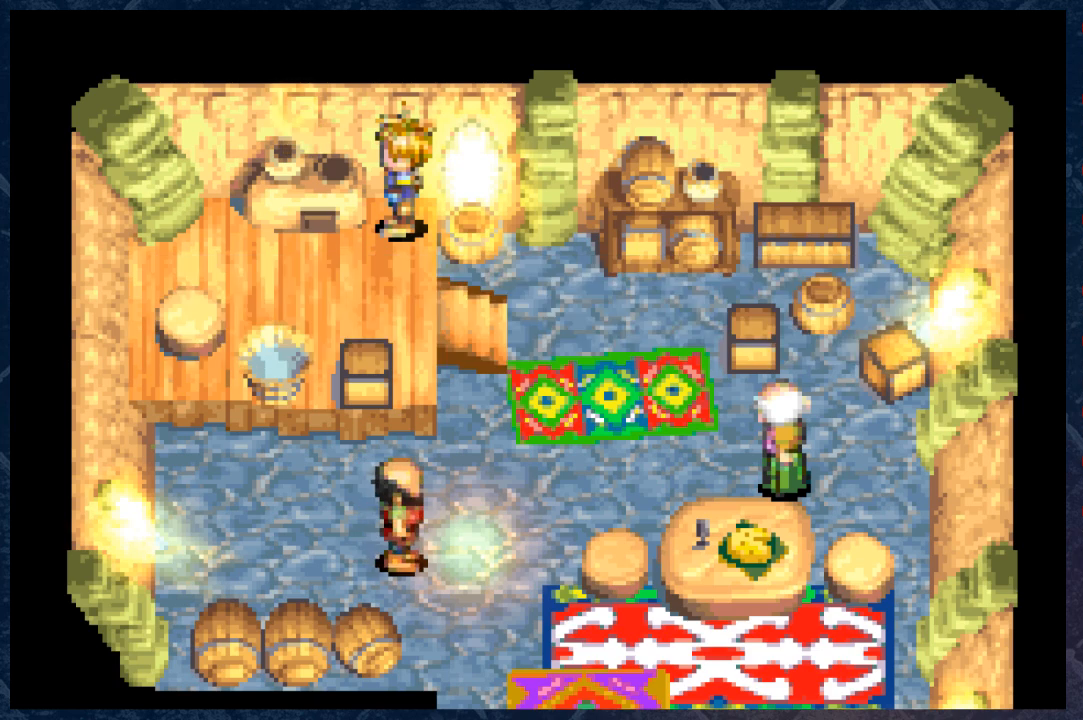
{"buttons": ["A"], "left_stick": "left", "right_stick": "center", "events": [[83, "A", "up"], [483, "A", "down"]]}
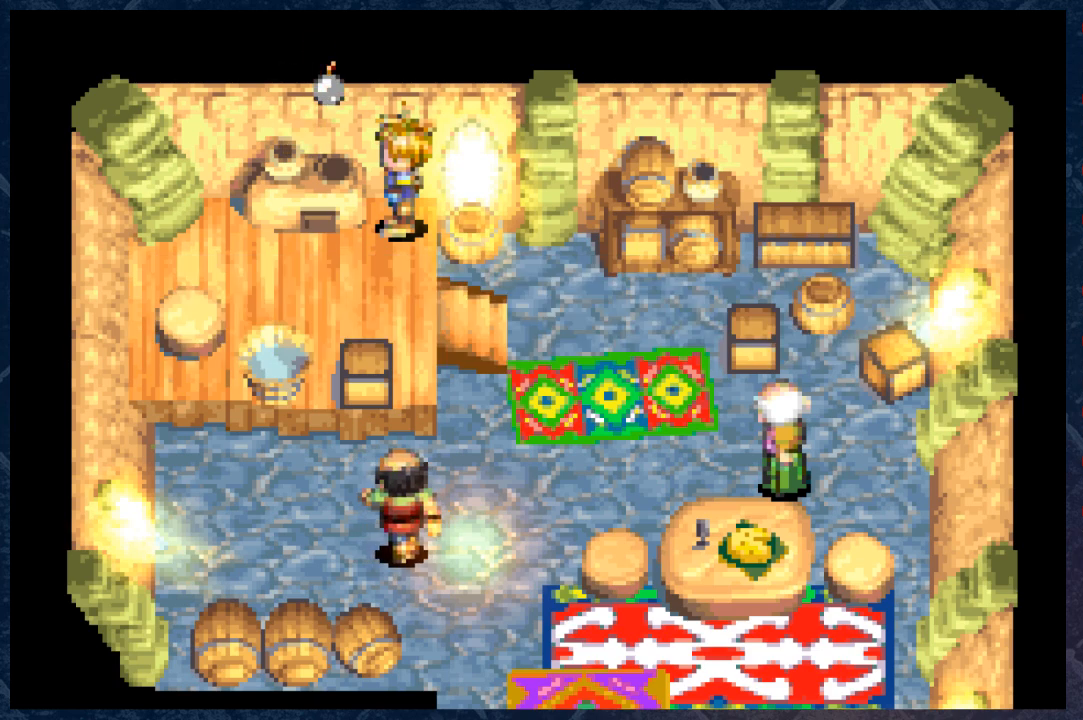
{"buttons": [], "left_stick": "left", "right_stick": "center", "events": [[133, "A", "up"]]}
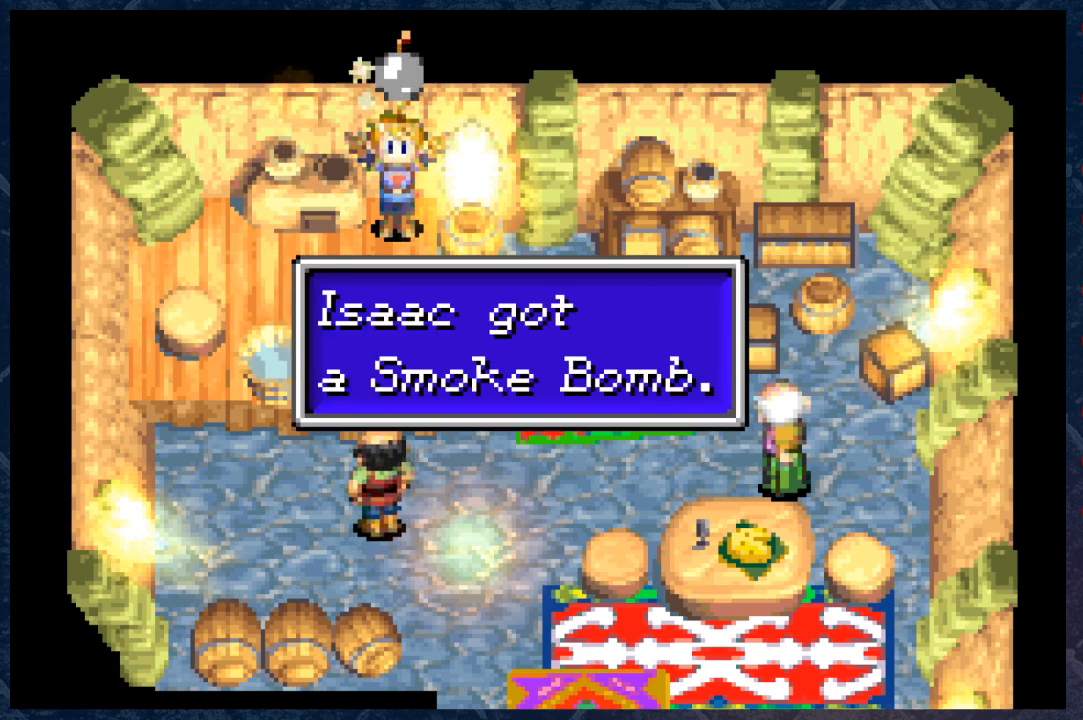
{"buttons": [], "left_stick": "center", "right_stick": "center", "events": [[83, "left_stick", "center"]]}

# [Work required]
Please print the data above once more, exactly as it appears, with no pictures.

# [Exercise output]
{"buttons": ["A"], "left_stick": "left", "right_stick": "center", "events": [[83, "A", "up"], [483, "A", "down"]]}
{"buttons": [], "left_stick": "left", "right_stick": "center", "events": [[133, "A", "up"]]}
{"buttons": [], "left_stick": "center", "right_stick": "center", "events": [[83, "left_stick", "center"]]}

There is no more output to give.